Ne var ki şimdiye kadar çekilen yatırım ve sağlanan enerji üretme kapasitesi AB’nin 2020 yılı için öngördüğünün çok altında.  Carbon Trust’ın Deniz Teknolojisi Bölümü Yöneticisi Charlie Blair konuyla ilgili yaptığı açıklamada, “2020 yılına kadar gigawatt seviyesinden bahsetmek iyimserlik. Henüz megawatt’lık enerji elde etme yolunda ilerliyoruz” dedi.

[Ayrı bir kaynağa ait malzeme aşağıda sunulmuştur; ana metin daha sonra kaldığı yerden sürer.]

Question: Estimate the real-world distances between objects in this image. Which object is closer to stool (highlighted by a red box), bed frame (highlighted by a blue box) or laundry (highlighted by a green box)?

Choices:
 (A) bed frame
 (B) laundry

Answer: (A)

Dalga ve gelgit enerjisinin, güneş ve rüzgar enerjisi gibi daha yerleşik yenilenebilir enerji türlerinden sonra gündeme gelmesi talihsizlik olarak değerlendiriliyor. Bu sektörün yaşadığı bir başka şanssızlık ise ekonomik krizden etkilenen hükümetlerin yenilenebilir enerji de dahil olmak üzere genel olarak yaptıkları harcamaları kısması.

Ayrıntılar için:

http://www.reuters.com/article/2012/03/26/us-renewables-ocean-idUSBRE82P0EC20120326?feedType=RSS&feedName=environmentNews&utm_source=feedburner&

Katar sürdürülebilir enerjide dünya lideri olabilir

Sürdürülebilir mühendislik konusunda önde gelen uzmanlardan Keith Clarke, Katar’ın dünyada kişi başına en fazla karbon ayakizinin düştüğü ülke olmasına rağmen sürdürülebilir teknolojide dünya lideri haline gelmesini sağlayacak kaynağa, liderliğe ve vizyona sahip olduğunu belirtti.

İngiltere’nin en büyük mühendislik danışmanlığı firması olan Atkins’in eski İcra Başkanı Clarke, Gulf Times’a yaptığı açıklamada ülkede enerjinin fiilen bedelsiz olduğu düşünüldüğünde Katar’daki karbon ayakizi oranının o kadar şaşırtıcı olmadığını söyledi. Clarke, hükümetin ve sanayi sektörünün “karbon ötesi”ndeki ekonominin nasıl olacağına odaklandığını ve bu nedenle sürdürülebilir teknolojiler ile onlara eşlik edecek “yapı ve değerler” geliştirdiğini ifade etti. Clarke’a göre Katar, geliştirdiği bu değer ve yapıları benzer zorluklarla karşı karşıya kalan ülkelere önümüzdeki yıllarda ihraç edebilecek hale gelecek.